I think it might be less circular to say that you need information about the simultaneity, rather than a coordinate choice, to break space-time into space and time in a familiar way. Unfortunately, this got difficult to explain, so I went with the former view as being easier, and just about as good.

 

[PAllen]

This is only true if that "entity" can hover at the event horizon, which he can't. A free-fall observer into the black hole will not see the outside universe evolving at an "infinitely fast rate". He will get signals from the outside as they fall in behind him. He won't get all the signals at once because signals which fell in later will reach him later. As the observer nears the (central) singularity, I can't recall if all future signals pile up behind him as he arrives "at the singularity". Perhaps there the outside universe will all "happen at once" I'm not sure. One can analyze this problem using the Kruskal coordinates, but I haven't done so in a quite long time. Hopefully someone can come give a more complete answer than me.

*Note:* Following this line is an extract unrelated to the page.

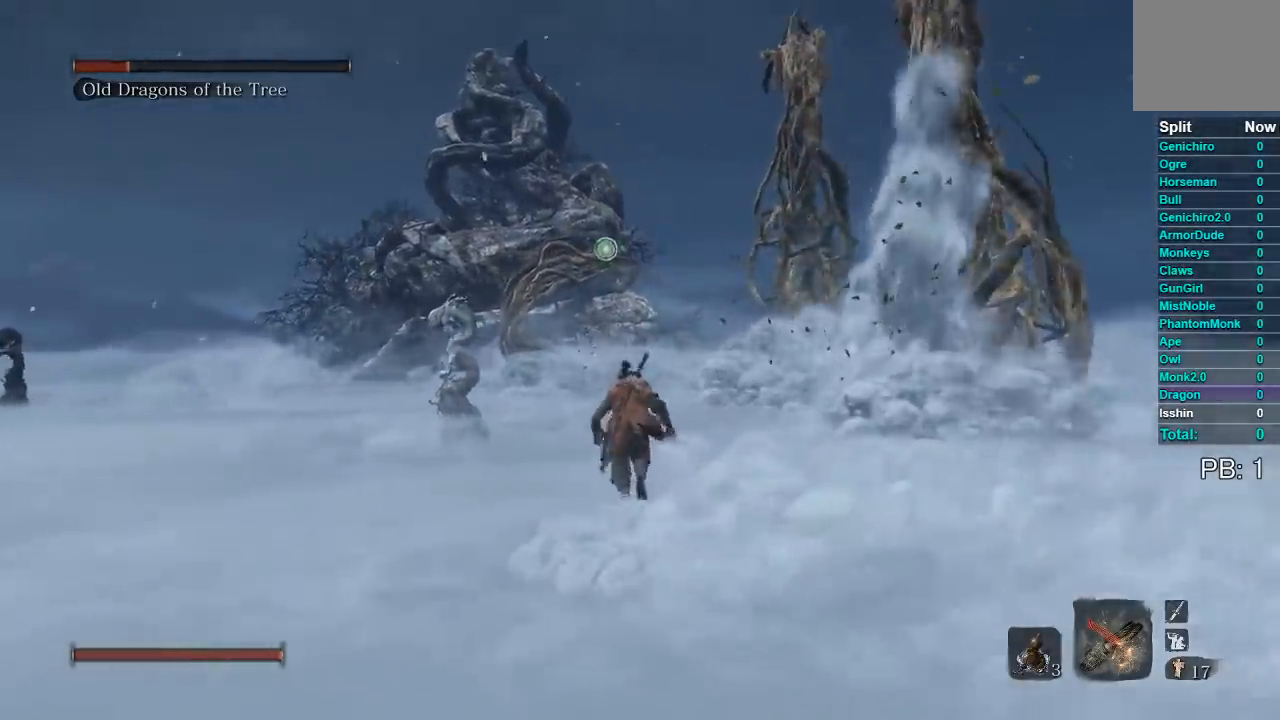
{"dt_ms": 500, "buttons": [], "left_stick": "up", "right_stick": "center", "events": [[67, "A", "up"], [183, "right_stick", "down-left"], [300, "right_stick", "center"]]}
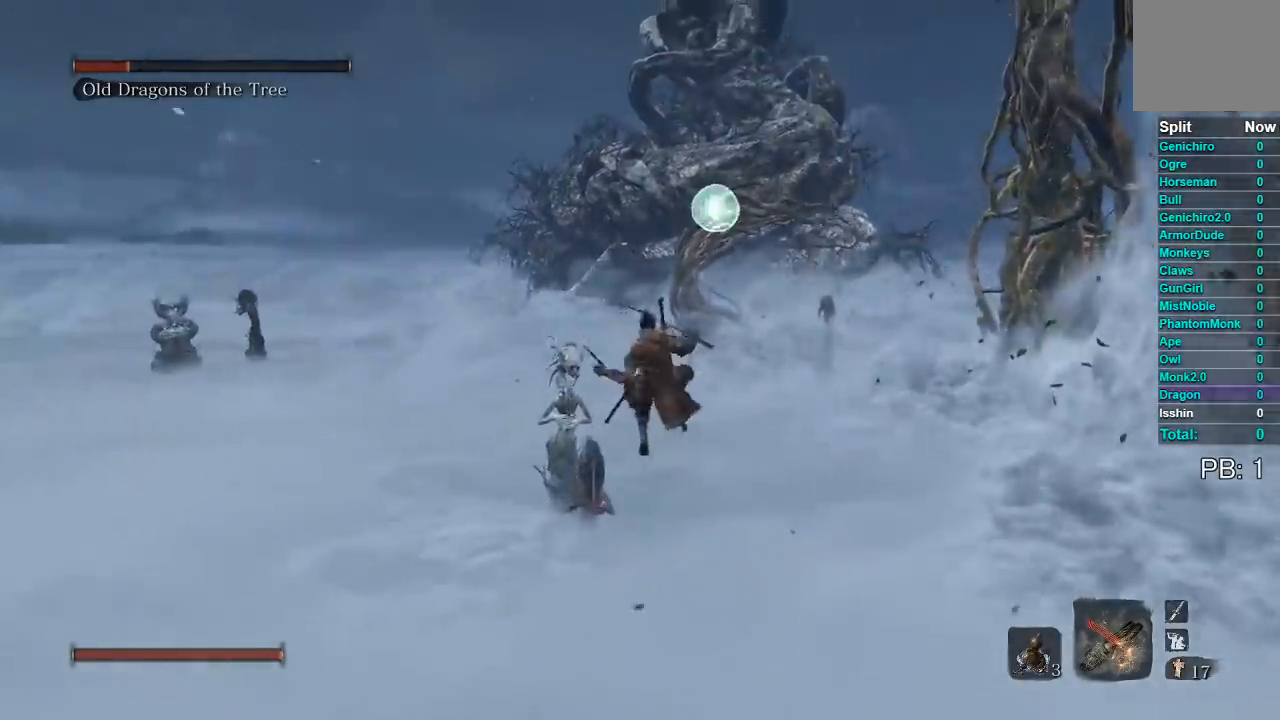
{"dt_ms": 500, "buttons": [], "left_stick": "up", "right_stick": "center", "events": []}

On approach to the singularity, there is no pileup or unusual feature of received signals. There is asymptotically a well defined last signal received from some outside source on approach to the singularity, and it is not very long after the signal received from said outside source on free faller's horizon crossing. The catastrophe for an infaller is tidal - infinite stretching in the direction of the extra spacelike killing vector (extra being in addition to the two angular killing vectors), and compression in the other spatial directions - a little ball approaches death as a line. That, and 'no future' - geodesic incompleteness. [This is, of course, for the ideal SC BH, which doesn't exist in nature; real BH interiors are much more complex and not known, in that the Kerr interior is unstable against perturbation.]